The expertise of Wells and Olney aside, Banuelos is not going to pitch meaningfully in the big leagues this year.

Nor should he.

The Yankees are being intelligently cautious and resistant to outside influences. Banuelos has pitched 215 innings in 3 minor league seasons; never more than 109 in one season. To bring him to the majors in 2011—in any capacity other than for him to have a look around in a probable pennant race in September—would be counterproductive and perhaps damaging.

The question becomes the narrow line between competitiveness and preparedness.

Is he ready to be competitive in the majors right now?

Absolutely.

Is he prepared for the majors? To pitch for a Yankees team that is short in starting pitching and will be sorely tempted to push Banuelos if he’s doing well and they need him to stay in playoff position? To handle New York City as an up-and-coming Yankee?

For every Derek Jeter who was able to enter into a party city’s cauldron and deal with the temptations and differentiate between where to go, what to do, whom to be associated with, there are players like Miguel Cabrera who was physically ready for big league action at age 20, found himself in Miami, contributed mightily to the Marlins World Series win and has had his off-field life come apart as he’s gotten older.

No amount of guidance, watchfulness, warnings, advice and protection can avoid the inevitable mistakes for a 20-year-old.

As for the Olney idea that Banuelos can relieve late in the season, does anyone really believe that they’re going down that road again? That they’ll take a hot prospect, insert him into the bullpen (as a lefty specialist no less!!!) and have a possible Joba Chamberlain revisited?

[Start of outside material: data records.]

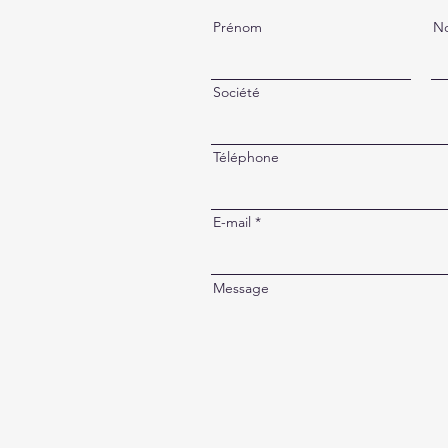
Prénom
N
Société
Téléphone
E-mail
Message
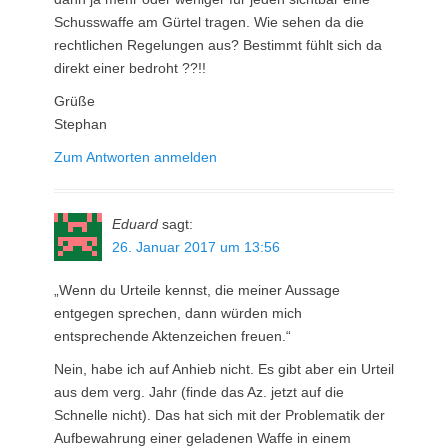
Schusswaffe am Gürtel tragen. Wie sehen da die
rechtlichen Regelungen aus? Bestimmt fühlt sich da
direkt einer bedroht ??!!
Grüße
Stephan
Zum Antworten anmelden
Eduard
sagt:
26. Januar 2017 um 13:56
„Wenn du Urteile kennst, die meiner Aussage
entgegen sprechen, dann würden mich
entsprechende Aktenzeichen freuen.“
Nein, habe ich auf Anhieb nicht. Es gibt aber ein Urteil
aus dem verg. Jahr (finde das Az. jetzt auf die
Schnelle nicht). Das hat sich mit der Problematik der
Aufbewahrung einer geladenen Waffe in einem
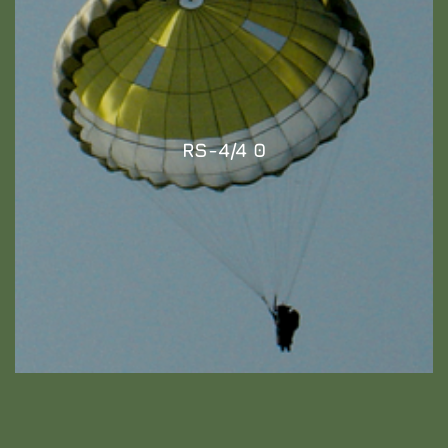
RS-4/4 0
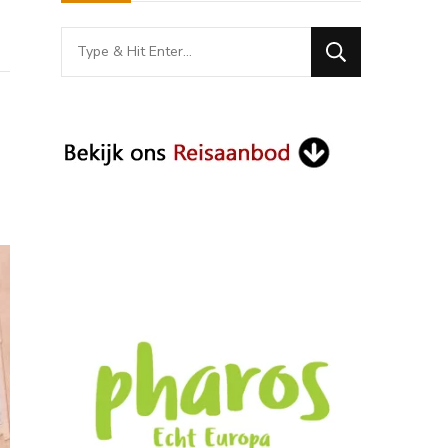
Looking
for
Something?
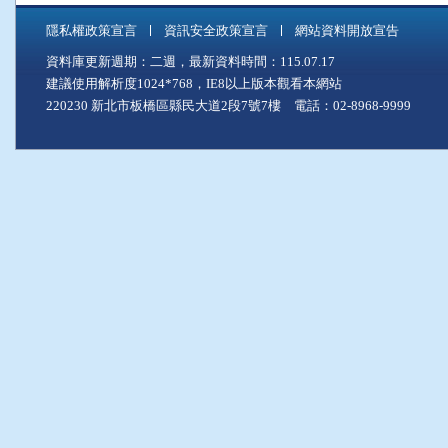
隱私權政策宣言
資訊安全政策宣言
網站資料開放宣告
資料庫更新週期：二週，最新資料時間：115.07.17
建議使用解析度1024*768，IE8以上版本觀看本網站
220230 新北市板橋區縣民大道2段7號7樓 電話：02-8968-9999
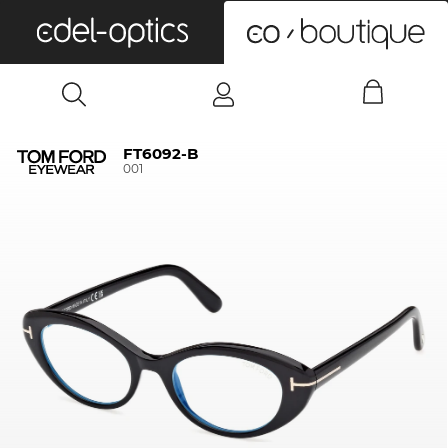
0
FT6092-B
001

Certain pitchers benefit from a year in the big leagues as a relief pitcher before being inserted into the starting rotation. Hall of Fame manager Earl Weaver was a proponent of that in the 1970s with the Orioles. Wayne Garland, Mike Flanagan and Scott McGregor all relieved to start their careers. Tony La Russa has successfully done it with Adam Wainwright and Dan Haren.

The Yankees are not doing that with Banuelos.

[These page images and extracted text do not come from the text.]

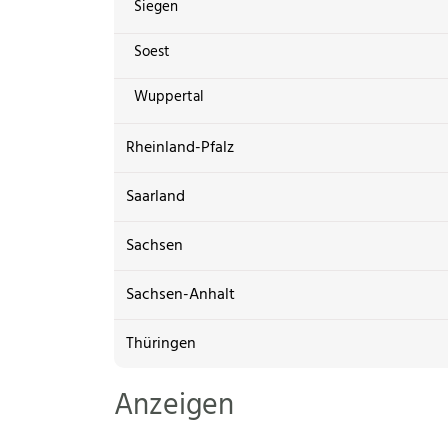
Siegen
Soest
Wuppertal
Rheinland-Pfalz
Saarland
Sachsen
Sachsen-Anhalt
Thüringen
Anzeigen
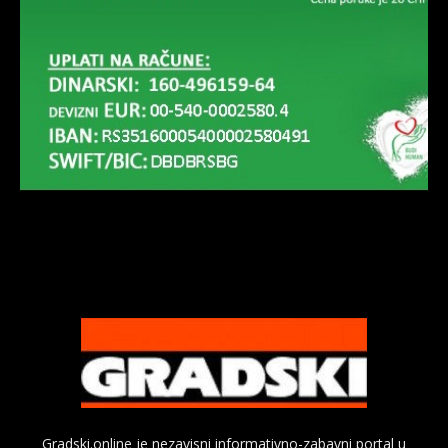
Gradski.online je nezavisni informativno-zabavni portal u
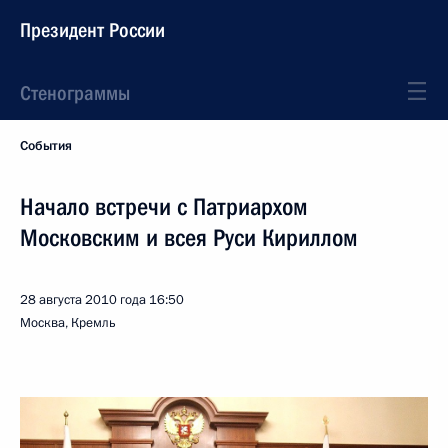
Президент России
Стенограммы
События
Начало встречи с Патриархом
Московским и всея Руси Кириллом
28 августа 2010 года
16:50
Москва, Кремль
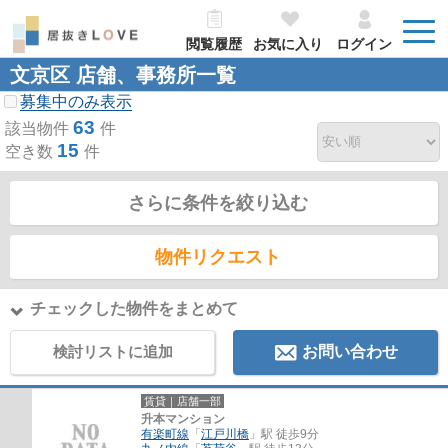
閲覧履歴
お気に入り
ログイン
文京区 店舗、事務所一覧
募集中のみ表示
63
該当物件
件
15
空き数
件
さらに条件を絞り込む
物件リクエスト
チェックした物件をまとめて
検討リストに追加
お問い合わせ
賃貸｜店舗一部
升本マンション
有楽町線
「
江戸川橋
」駅 徒歩9分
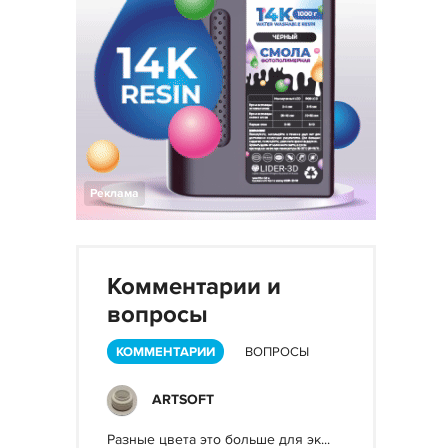
Реклама
Комментарии и
вопросы
КОММЕНТАРИИ
ВОПРОСЫ
ARTSOFT
Разные цвета это больше для эк...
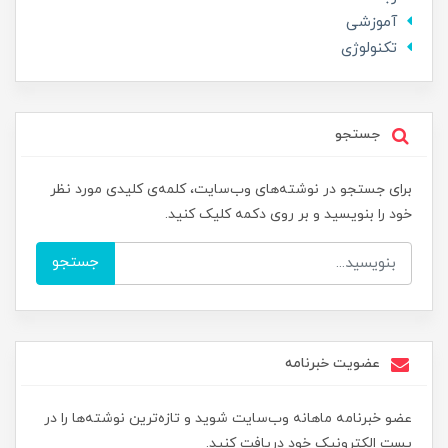
آموزشی
تکنولوژی
جستجو
برای جستجو در نوشته‌های وب‌سایت، کلمه‌ی کلیدی مورد نظر
خود را بنویسید و بر روی دکمه کلیک کنید.
جستجو
عضویت خبرنامه
عضو خبرنامه ماهانه وب‌سایت شوید و تازه‌ترین نوشته‌ها را در
پست الکترونیک خود دریافت کنید.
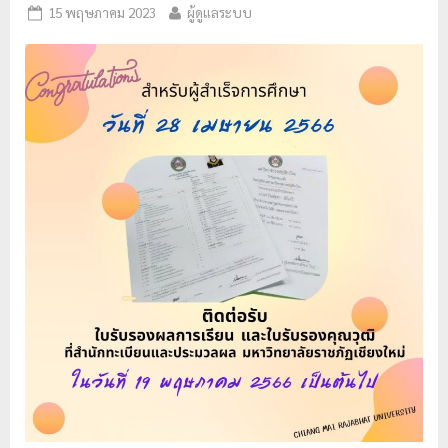
15 พฤษภาคม 2023
ผู้ดูแลระบบ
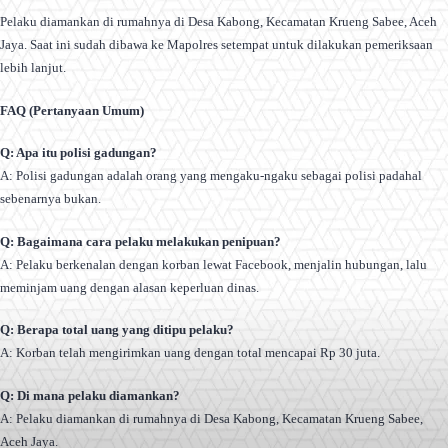
Pelaku diamankan di rumahnya di Desa Kabong, Kecamatan Krueng Sabee, Aceh
Jaya. Saat ini sudah dibawa ke Mapolres setempat untuk dilakukan pemeriksaan
lebih lanjut.
FAQ (Pertanyaan Umum)
Q: Apa itu polisi gadungan?
A: Polisi gadungan adalah orang yang mengaku-ngaku sebagai polisi padahal
sebenarnya bukan.
Q: Bagaimana cara pelaku melakukan penipuan?
A: Pelaku berkenalan dengan korban lewat Facebook, menjalin hubungan, lalu
meminjam uang dengan alasan keperluan dinas.
Q: Berapa total uang yang ditipu pelaku?
A: Korban telah mengirimkan uang dengan total mencapai Rp 30 juta.
Q: Di mana pelaku diamankan?
A: Pelaku diamankan di rumahnya di Desa Kabong, Kecamatan Krueng Sabee,
Aceh Jaya.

He’s never relieved at any level; it’s a different style and speed of warming up; and it resulted in the Chamberlain disaster.

It’s idiotic.

The future:

If he stays healthy, Banuelos is going to be a 15-18 game winner in the big leagues and provide 200+ innings.

But it’s not going to happen in 2011; in fact, he might not be in the big leagues to stay before mid-season 2012.

While I’ve savaged the Yankees organization for the yoke of expectations and designations as the “future” of the franchise that were placed on the shoulders of Chamberlain, Phil Hughes and Ian Kennedy; ripped into the limitations placed on those youngsters in a cookie-cutter style and produced poor results in two of the three, they’re handling Banuelos exactly right by not pushing him; by sticking to the script and stating unequivocally that he’s not making the team and will pitch in Double A this season.

If he doesn’t make it when he is deemed ready, it won’t be the fault of the Yankees as it’s been with Chamberlain.

Banuelos is going to be an All Star, but it’s not happening this year and if it costs the club a playoff spot in 2011, so be it. Certain things are more important, like the potential stardom of a promising young pitcher.